Required work:
Copy out the lines from the one with "Reading left to" up to and including the one with "How many data points in high are less than 5?", word for word.
___
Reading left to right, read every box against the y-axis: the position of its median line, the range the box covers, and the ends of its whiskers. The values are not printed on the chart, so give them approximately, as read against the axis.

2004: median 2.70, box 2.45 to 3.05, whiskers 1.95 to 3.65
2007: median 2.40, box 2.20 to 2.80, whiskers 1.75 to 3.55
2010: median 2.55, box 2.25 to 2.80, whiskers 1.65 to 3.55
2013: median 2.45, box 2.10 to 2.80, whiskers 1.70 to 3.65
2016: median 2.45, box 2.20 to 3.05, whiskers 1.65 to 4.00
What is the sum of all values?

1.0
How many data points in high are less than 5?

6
___
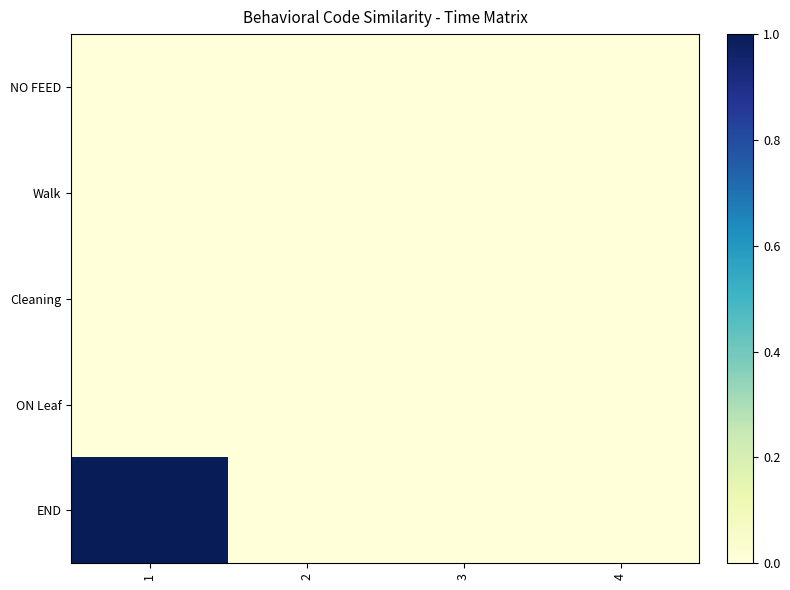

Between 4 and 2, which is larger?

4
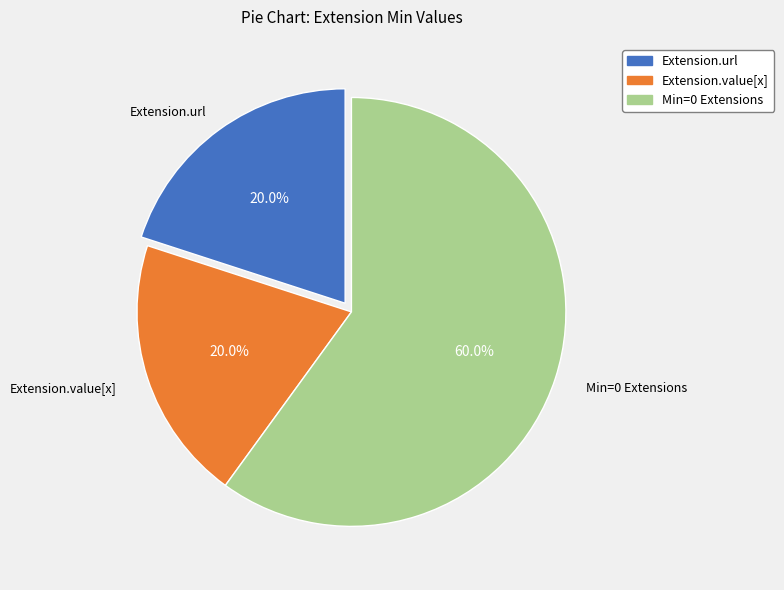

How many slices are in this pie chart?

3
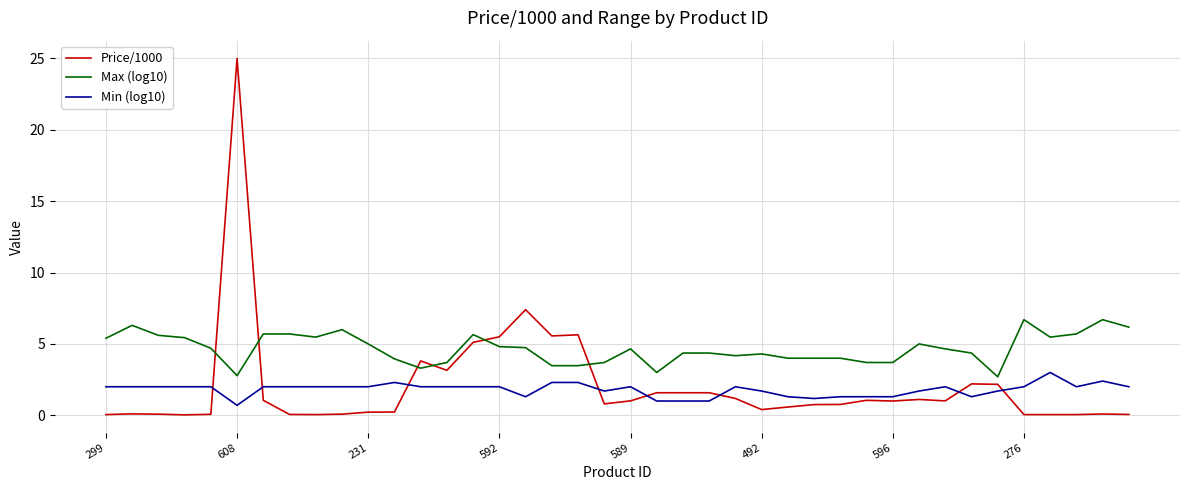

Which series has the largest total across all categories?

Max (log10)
___
Written reply:
Reading left to right, read every box against the y-axis: the position of its median line, the range the box covers, and the ends of its whiskers. The values are not printed on the chart, so give them approximately, as read against the axis.

2004: median 2.70, box 2.45 to 3.05, whiskers 1.95 to 3.65
2007: median 2.40, box 2.20 to 2.80, whiskers 1.75 to 3.55
2010: median 2.55, box 2.25 to 2.80, whiskers 1.65 to 3.55
2013: median 2.45, box 2.10 to 2.80, whiskers 1.70 to 3.65
2016: median 2.45, box 2.20 to 3.05, whiskers 1.65 to 4.00
What is the sum of all values?

1.0
How many data points in high are less than 5?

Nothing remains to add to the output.